India’s Supreme Court has suspended a law that would have banned the sale of cattle for slaughter nationwide.
The government order aimed to “prevent uncontrolled and unregulated animal trade” at livestock markets, reports BBC.
For the first time the sale for slaughter of buffaloes and camels as well as cows, which Hindus consider holy, would have been illegal.
It would have had a major impact on the meat and leather industries and hit livelihoods, the chief justice said.
These industries are dominated by minority Muslims and the proposed law was widely opposed.
The new law had already been stayed by a lower court in the southern state of Tamil Nadu on 30 May, days after it was first announced.
The top court said the Madras high court’s interim order, which lapsed on 8 July, would continue and remained in force across the country.

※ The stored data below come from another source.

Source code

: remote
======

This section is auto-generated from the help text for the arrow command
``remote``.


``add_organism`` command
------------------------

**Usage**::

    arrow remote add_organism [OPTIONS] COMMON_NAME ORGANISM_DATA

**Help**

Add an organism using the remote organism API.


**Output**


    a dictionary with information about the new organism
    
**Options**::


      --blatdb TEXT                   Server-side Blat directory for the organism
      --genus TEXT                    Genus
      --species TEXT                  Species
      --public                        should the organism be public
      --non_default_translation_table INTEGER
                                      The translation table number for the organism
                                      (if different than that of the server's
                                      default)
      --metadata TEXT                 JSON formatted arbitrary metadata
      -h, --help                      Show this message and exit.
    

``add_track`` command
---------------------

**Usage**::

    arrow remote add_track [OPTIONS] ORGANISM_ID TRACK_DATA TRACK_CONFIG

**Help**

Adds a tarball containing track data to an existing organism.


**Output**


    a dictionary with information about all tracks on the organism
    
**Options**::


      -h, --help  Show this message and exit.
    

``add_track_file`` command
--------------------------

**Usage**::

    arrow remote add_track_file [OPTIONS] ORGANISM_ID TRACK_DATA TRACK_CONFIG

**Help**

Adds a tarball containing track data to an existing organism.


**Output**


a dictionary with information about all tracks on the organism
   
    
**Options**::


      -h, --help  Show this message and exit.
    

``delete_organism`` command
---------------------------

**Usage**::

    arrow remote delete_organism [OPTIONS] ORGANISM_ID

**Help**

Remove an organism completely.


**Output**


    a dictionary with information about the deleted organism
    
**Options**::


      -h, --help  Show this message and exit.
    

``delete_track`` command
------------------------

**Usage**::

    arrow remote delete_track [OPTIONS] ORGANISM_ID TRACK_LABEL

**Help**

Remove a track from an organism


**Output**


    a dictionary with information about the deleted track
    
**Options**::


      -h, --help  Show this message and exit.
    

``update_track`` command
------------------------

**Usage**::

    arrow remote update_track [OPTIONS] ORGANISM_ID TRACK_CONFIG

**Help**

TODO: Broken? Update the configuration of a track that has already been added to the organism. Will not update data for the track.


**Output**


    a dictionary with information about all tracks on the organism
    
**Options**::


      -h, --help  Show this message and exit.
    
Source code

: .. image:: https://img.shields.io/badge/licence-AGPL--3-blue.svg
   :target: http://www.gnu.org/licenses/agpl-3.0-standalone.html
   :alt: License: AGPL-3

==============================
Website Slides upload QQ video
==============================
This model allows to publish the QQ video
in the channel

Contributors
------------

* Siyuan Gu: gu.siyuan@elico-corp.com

Chief Justice Jagdish Singh Khehar said in his order that “the livelihood of people should not be affected by this”.
Petitioners in Tamil Nadu had argued that the ban infringed their right to choose what they ate.
The government is now expected to make changes and resubmit amendments to the law by the end of August.
Cows are considered holy by India’s majority Hindu population and slaughtering them is already banned in most but not all states, but this would have been the first time buffaloes had been included in a slaughter ban.
Most of India’s beef comes from water buffaloes rather than cows. With annual exports worth $4bn (£3.1bn), India is the largest exporter of beef, mostly buffalo meat, in the world.